#### EXTRAIT DE PAGE

UE ballon

Communiqué de Gilles Lebreton, député français au Parlement européen, conseiller politique de Marine Le Pen du 18/09/2014

La séance du Parlement européen du 17 septembre 2014 a illustré le caractère fondamentalement anti-démocratique de cette instance.

A 15 heures, le président de séance a procédé au vote du procès-verbal de la session de la veille. Au nom des députés Bleu Marine, Bruno Gollnisch a appelé à voter contre, pour protester contre l'immixtion intolérable, lors de la séance du 16 septembre, du Parlement ukrainien, dont le vote d'association à l'Union européenne et le discours de son président ont été diffusés en direct dans l'hémicycle juste avant le vote du Parlement européen sur le même sujet, ce qui constitue une pression extérieure sur les députés européens contraire à son règlement intérieur.

Le vote a alors eu lieu, comme la vidéo de la séance peut en témoigner. L'adoption du procès-verbal a été repoussée par quatre voix pour, et un nombre de voix contre beaucoup plus important... mais qui n'a pas été comptabilisé par le président de séance. Ce dernier a en effet préféré, en violant une deuxième fois le règlement intérieur, revenir en arrière, ignorer le résultat du vote, et procéder plus tard à un nouveau vote, pour laisser le temps aux députés socialistes et PPE (dont on se demande où ils étaient) d'arriver pour renverser la majorité.

########
#### DONNÉES FOURNIES

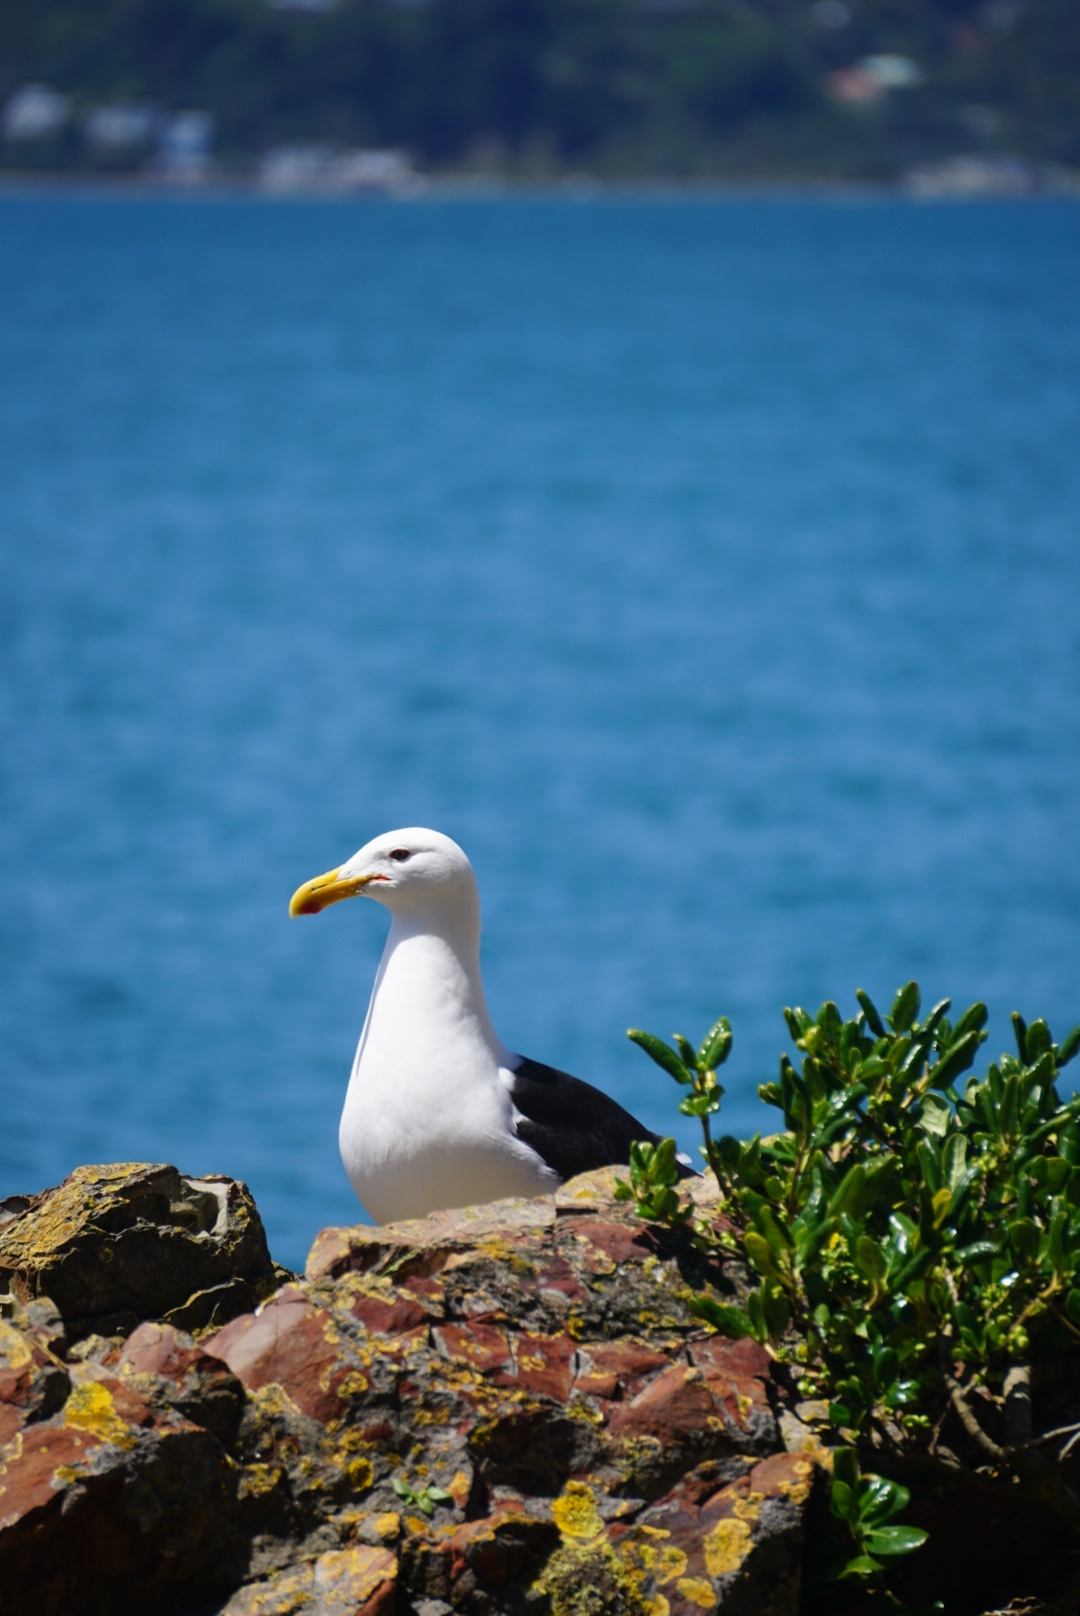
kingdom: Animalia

########

**TRAVAIL DEMANDÉ**
1: Recopiez le passage du communiqué sur la séance du Parlement européen, de "A 15 heures, le" jusqu'à "son règlement intérieur." inclus.
2: Quelles personnes le communiqué sur la séance du Parlement européen désigne-t-il par leur nom ?
3: Poursuivez le communiqué sur la séance du Parlement européen du 17 septembre 2014 après sa dernière phrase.

**RÉPONSES PAR NUMÉRO**
1:
A 15 heures, le président de séance a procédé au vote du procès-verbal de la session de la veille. Au nom des députés Bleu Marine, Bruno Gollnisch a appelé à voter contre, pour protester contre l'immixtion intolérable, lors de la séance du 16 septembre, du Parlement ukrainien, dont le vote d'association à l'Union européenne et le discours de son président ont été diffusés en direct dans l'hémicycle juste avant le vote du Parlement européen sur le même sujet, ce qui constitue une pression extérieure sur les députés européens contraire à son règlement intérieur.

2: Gilles Lebreton, Marine Le Pen, Bruno Gollnisch

3:
J'ai protesté bruyamment et créé un incident en quittant immédiatement la séance, suivi par les députés Bleu Marine qui étaient présents.

A 16 heures 45, le président de séance décide de recommencer le vote. Manque de chance : les députés Bleu Marine sont revenus en force alors que les députés socialistes et PPE brillent toujours par leur absence. Comprenant que ce deuxième vote va à nouveau être négatif, il change d'avis et décide qu'il n'y aura pas de vote !

Nouvelle protestation des députés Bleu Marine qui quittent immédiatement la salle, non sans crier leur indignation.

Moralité : il n'y a rien de bon à attendre de ce Parlement européen, qui n'hésite pas à violer son propre règlement quand il se sent en difficulté. Mais aujourd'hui, les Patriotes français y sont suffisamment nombreux pour troubler son train-train oligarchique, et le placer devant son infâmie.